Pas de protection malgré un signalement

Ses plaintes sont classées sans suite, malgré les photos accablantes. Elle se bat pour son enfant, car plaintes et signalement par une psychologue ne suffisent pas à le protéger : «Il a fallu attendre qu’il revienne de chez son père avec des blessures au dos pour qu’on interdise à mon ex-mari de le voir seul. Et c’est parce qu’il a décliné la médiation du juge que ses droits parentaux lui ont finalement été retirés.»

Une seule des plaintes pour «violence domestique» et «menace sur conjoint» finira par aboutir. L’homme sera condamné – en appel puis en cassation – à verser 3 500 euros à Ana, qui précise avoir déboursé 7 000 euros en frais d’avocat pour cette procédure, et 200 000 euros au total en dix ans.
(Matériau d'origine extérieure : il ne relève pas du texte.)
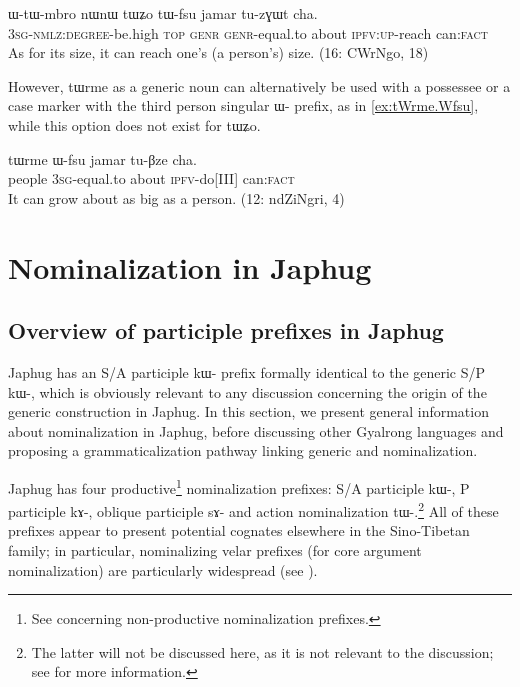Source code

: \documentclass[oldfontcommands,oneside,a4paper,11pt]{article}
\newcommand{\ipa}[1]{{\phon \mbox{#1}}} %
\begin{document}
\begin{exe}
\ex  \label{ex:tWZo.tWfsu}
\gll
\ipa{ɯ-tɯ-mbro} 	\ipa{nɯnɯ} 	\ipa{tɯʑo} 	\ipa{tɯ-fsu} 	\ipa{jamar} 	\ipa{tu-zɣɯt} 	\ipa{cha.}  \\
\textsc{3sg-nmlz:degree}-be.high \textsc{top} \textsc{genr} \textsc{genr}-equal.to about \textsc{ipfv:up}-reach can:\textsc{fact} \\
\glt As for its size, it can reach one's (a person's) size. (16: CWrNgo, 18)
\end{exe}

However, \ipa{tɯrme} as a generic noun can alternatively be used with a possessee or a case marker with the third person singular \ipa{ɯ-} prefix, as in \ref{ex:tWrme.Wfsu}, while this option does not exist for \ipa{tɯʑo}.

\begin{exe}
\ex  \label{ex:tWrme.Wfsu}
\gll
 	\ipa{tɯrme} 	\ipa{ɯ-fsu} 	\ipa{jamar} 	\ipa{tu-βze} 	\ipa{cha.} \\
people \textsc{3sg}-equal.to about \textsc{ipfv}-do[III] can:\textsc{fact} \\
\glt It can grow about as big as a person. (12: ndZiNgri, 4)
\end{exe}
 
 

 \section{Nominalization in Japhug} \label{sec:nmlz}
 \subsection{Overview of participle prefixes in Japhug}
Japhug has an S/A participle \ipa{kɯ-} prefix formally identical to the generic S/P \ipa{kɯ-}, which is obviously relevant to any discussion concerning the origin of the generic construction in Japhug. In this section, we present general information about nominalization in Japhug, before discussing other Gyalrong languages and proposing a grammaticalization pathway linking generic and nominalization. 

Japhug has four productive\footnote{See \citet[4-6]{jacques14antipassive} concerning non-productive nominalization prefixes.} nominalization prefixes: S/A participle \ipa{kɯ-},   P participle \ipa{kɤ-},   oblique participle \ipa{sɤ-}  and   action nominalization \ipa{tɯ-}.\footnote{The latter will not be discussed here, as it is not relevant to the discussion; see \citet[6-9]{jacques14antipassive}  for more information.}   All of these prefixes appear to present potential cognates elsewhere in the Sino-Tibetan family; in particular, nominalizing velar prefixes (for core argument nominalization) are particularly widespread (see \citealt{konnerth09nmlz}). 
\end{document}

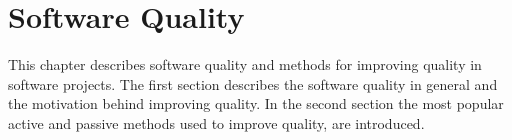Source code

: 
 \chapter{Software Quality}
 
This chapter describes software quality and methods for improving quality in software projects. The first section describes the software quality in general and the motivation behind improving quality. In the second section the most popular active and passive methods used to improve quality, are introduced.

 
 
 
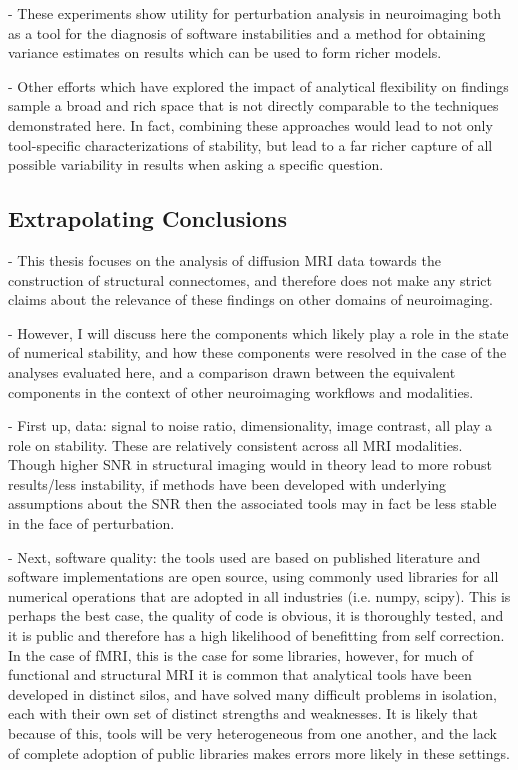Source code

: - These experiments show utility for perturbation analysis in neuroimaging both as a tool for the diagnosis of
software instabilities and a method for obtaining variance estimates on results which can be used to form richer
models.

- Other efforts which have explored the impact of analytical flexibility on findings sample a broad and rich space
that is not directly comparable to the techniques demonstrated here. In fact, combining these approaches would lead
to not only tool-specific characterizations of stability, but lead to a far richer capture of all possible
variability in results when asking a specific question.

\subsection{Extrapolating Conclusions}
- This thesis focuses on the analysis of diffusion MRI data towards the construction of structural connectomes, and
therefore does not make any strict claims about the relevance of these findings on other domains of neuroimaging.

- However, I will discuss here the components which likely play a role in the state of numerical stability, and how
these components were resolved in the case of the analyses evaluated here, and a comparison drawn between the
equivalent components in the context of other neuroimaging workflows and modalities.

- First up, data: signal to noise ratio, dimensionality, image contrast, all play a role on stability. These are
relatively consistent across all MRI modalities. Though higher SNR in structural imaging would in theory lead to
more robust results/less instability, if methods have been developed with underlying assumptions about the SNR then
the associated tools may in fact be less stable in the face of perturbation.

- Next, software quality: the tools used are based on published literature and software implementations are open
source, using commonly used libraries for all numerical operations that are adopted in all industries (i.e. numpy,
scipy). This is perhaps the best case, the quality of code is obvious, it is thoroughly tested, and it is public
and therefore has a high likelihood of benefitting from self correction. In the case of fMRI, this is the case for
some libraries, however, for much of functional and structural MRI it is common that analytical tools have been
developed in distinct silos, and have solved many difficult problems in isolation, each with their own set of
distinct strengths and weaknesses. It is likely that because of this, tools will be very heterogeneous from one
another, and the lack of complete adoption of public libraries makes errors more likely in these settings.


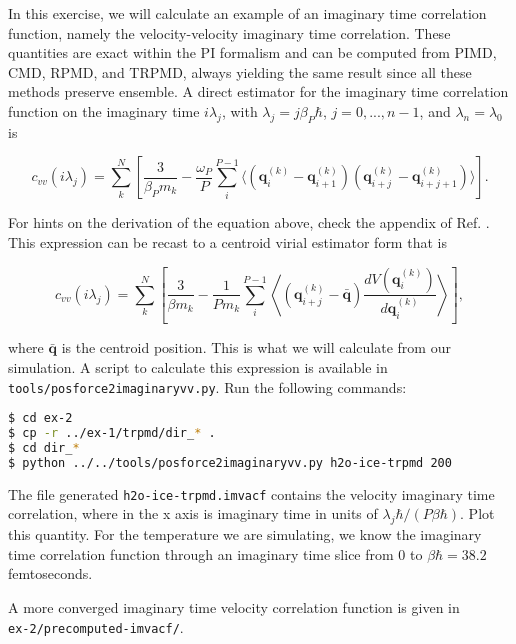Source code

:\documentclass{article}
\begin{document}
\begin{Exercise}[label={imaginarytime},title={Velocity imaginary time correlation function}]

In this exercise, we will calculate an example of an imaginary time correlation function, namely the velocity-velocity imaginary time correlation. These quantities are exact within the PI formalism and can be computed from PIMD, CMD, RPMD, and TRPMD, always yielding the same result since all these methods preserve ensemble. A direct estimator for the imaginary time correlation function on the imaginary time $i \lambda_j$, with $\lambda_j=j\beta_P\hbar$, $j=0,...,n-1$, and $\lambda_n=\lambda_0$ is

\begin{equation}
c_{vv}(i \lambda_j ) = \sum_k^N \left[ \frac{3}{\beta_P m_k} - \frac{\omega_P}{P} \sum_i^{P-1} \langle (\mathbf{q}_i^{(k)}-\mathbf{q}_{i+1}^{(k)})(\mathbf{q}_{i+j}^{(k)}-\mathbf{q}_{i+j+1}^{(k)}) \rangle\right].
\end{equation}

For hints on the derivation of the equation above, check the appendix of Ref. \cite{habe+07jcp}. This expression can be recast to a centroid virial estimator form that is


\begin{equation}
c_{vv}(i \lambda_j ) = \sum_k^N \left[ \frac{3}{\beta m_k} - \frac{1}{P m_k} \sum_i^{P-1} \left\langle (\mathbf{q}_{i+j}^{(k)}-\bar{\mathbf{q}})  \frac{dV(\mathbf{q}_i^{(k)})}{d \mathbf{q}_i^{(k)}} \right\rangle\right],
\end{equation}

\noindent where $\bar{\mathbf{q}}$ is the centroid position. This is what we will calculate from our simulation. A script to calculate this expression is available in \texttt{tools/posforce2imaginaryvv.py}. Run the following commands:

\begin{lstlisting}[language=Bash,emph={\$}]
$ cd ex-2
$ cp -r ../ex-1/trpmd/dir_* .
$ cd dir_*
$ python ../../tools/posforce2imaginaryvv.py h2o-ice-trpmd 200
\end{lstlisting}

The file generated \texttt{h2o-ice-trpmd.imvacf} contains the velocity imaginary time correlation, where in the x axis is imaginary time in units of $\lambda_j \hbar/(P \beta \hbar)$. Plot this quantity. For the temperature we are simulating, we know the imaginary time correlation function through an imaginary time slice from $0$ to $\beta \hbar = 38.2$ femtoseconds. 

A more converged imaginary time velocity correlation function is given in \\
\texttt{ex-2/precomputed-imvacf/}.

\end{Exercise}
\end{document}
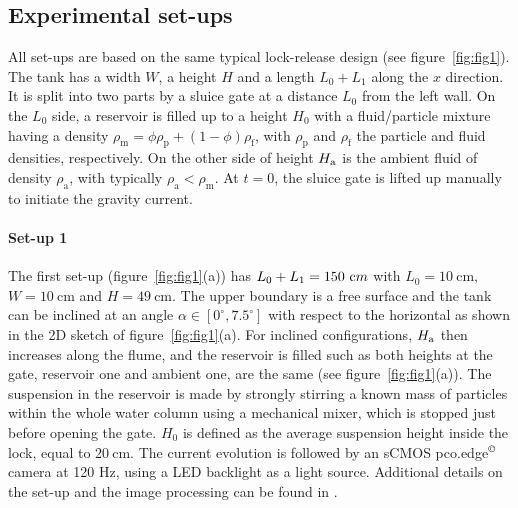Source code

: \documentclass[12pt]{article}
\begin{document}
\subsection{Experimental set-ups}

All set-ups are based on the same typical lock-release design (see figure~\ref{fig:fig1}). The tank has a width $W$, a height $H$ and a length $L_0 + L_1$ along the $x$ direction. It is split into two parts by a sluice gate at a distance $L_0$ from the left wall. %
On the $L_0$ side, a reservoir is filled up to a height $H_0$ with a fluid/particle mixture having a density $\rho_{\text{m}} = \phi \rho_{\text{p}} + (1 - \phi)\rho_{\text{f}}$, with $\rho_{\text{p}}$ and $\rho_{\text{f}}$ the particle and fluid densities, respectively. On the other side of height $H_{\text a}$ is the ambient fluid of density $\rho_{\text{a}}$, with typically $\rho_{\text{a}} < \rho_{\text{m}}$. At $t = 0$, the sluice gate is lifted up manually to initiate the gravity current.

\paragraph{Set-up 1}

The first set-up (figure~\ref{fig:fig1}(a)) has $L_0+L_1=150~{\text cm}$ with $L_0 = 10~\textrm{cm}$, $W = 10~\textrm{cm}$ and $H=49~\textrm{cm}$. The upper boundary is a free surface and the tank can be inclined at an angle $\alpha\in[0^\circ,7.5^\circ]$ with respect to the horizontal as shown in the 2D sketch of figure~\ref{fig:fig1}(a). For inclined configurations, $H_{\text a}$ then increases along the flume, and the reservoir is filled such as both heights at the gate, reservoir one and ambient one, are the same (see figure~\ref{fig:fig1}(a)). The suspension in the reservoir is made by strongly stirring a known mass of particles within the whole water column using a mechanical mixer, which is stopped just before opening the gate. $H_{0}$ is defined as the average suspension height inside the lock, equal to $20~\textrm{cm}$.
%
The current evolution is followed by an sCMOS pco.edge$^\copyright$ camera at 120 Hz, using a LED backlight as a light source. Additional details on the set-up and the image processing can be found in \citet{Gadal2023}.
\end{document}
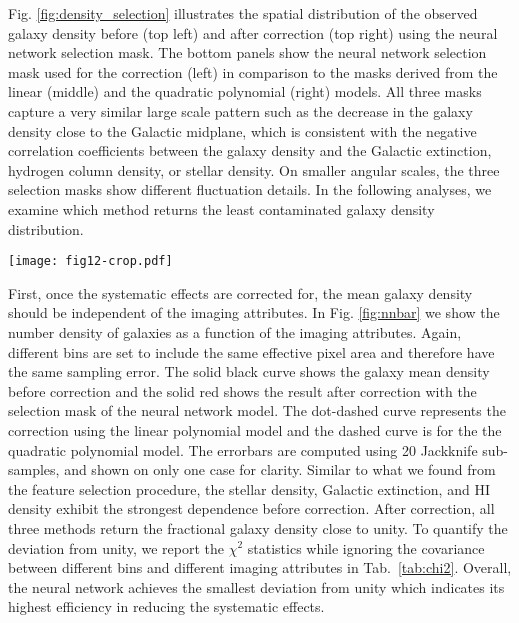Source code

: \documentclass[fleqn, usenatbib]{mnras}
\begin{document}
Fig. \ref{fig:density_selection} illustrates the spatial distribution of the observed galaxy density before (top left) and after correction (top right) using the neural network selection mask. The bottom panels show the neural network selection mask used for the correction (left) in comparison to the masks derived from the linear (middle) and the quadratic polynomial (right) models. All three masks capture a very similar large scale pattern such as the decrease in the galaxy density close to the Galactic midplane, which is consistent with the negative correlation coefficients between the galaxy density and the Galactic extinction, hydrogen column density, or stellar density. On smaller angular scales, the three selection masks show different fluctuation details. In the following analyses, we examine which method returns the least contaminated galaxy density distribution. \\

\begin{figure*}
    \centering
    \texttt{[image: fig12-crop.pdf]}
    \caption{\textit{Top}: the normalized observed galaxy density and corrected density map using the neural network selection mask from left to right, respectively. \textit{Bottom}: the selection masks from the Neural Network, quadratic, and linear polynomial models, respectively from left to right. All three selection masks are able to capture the behavior that the galaxy density systematically drops at the footprint boundaries i.e., high extinction regions.}
    \label{fig:density_selection}
\end{figure*}

First, once the systematic effects are corrected for, the mean galaxy density should be independent of the imaging attributes. In Fig. \ref{fig:nnbar} we show the number density of galaxies as a function of the imaging attributes. Again, different bins are set to include the same effective pixel area and therefore have the same sampling error. The solid black curve shows the galaxy mean density before correction and the solid red shows the result after correction with the selection mask of the neural network model. The dot-dashed curve represents the correction using the linear polynomial model and the dashed curve is for the the quadratic polynomial model. The errorbars are computed using 20 Jackknife sub-samples, and shown on only one case for clarity. Similar to what we found from the feature selection procedure, the stellar density, Galactic extinction, and HI density exhibit the strongest dependence before correction. After correction, all three methods return the fractional galaxy density close to unity. To quantify the deviation from unity, we report the $\chi^{2}$ statistics while ignoring the covariance between different bins and different imaging attributes in Tab.~\ref{tab:chi2}. Overall, the neural network achieves the smallest deviation from unity which indicates its highest efficiency in reducing the systematic effects.\\
\end{document}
«Être reconnue comme victime m’a aidée à me reconstruire», sourit-elle, aujourd’hui heureuse auprès de son fils, d’un mari aimant et d’une petite fille née de leur union.

Un commentaire

  1. Etoile filante

    Incroyable, mais tristement vrai au Luxembourg! J’ai été moi-même victime de « stalking » de la part d’un homme avec lequel j’avais eu une relation il y a une dizaine d’années. Il s’est introduit dans ma vie privée et m’a assaillie de courriers dans lesquels il me racontait ses fantasmes. Ma plainte a été classée sans suite après que l’homme a assuré à la Police qu’il ne voulait pas m’embêter. Face à mes craintes de le voir émerger devant ma porte, une association d’aides aux victimes m’a conseillée de déménager, une autre, d’apprendre à vivre avec mes peurs. Heureusement, je suis assez forte et autonome, mais je m’interroge sur le sort des femmes qui dépendent psychiquement et économiquement de leur bourreau.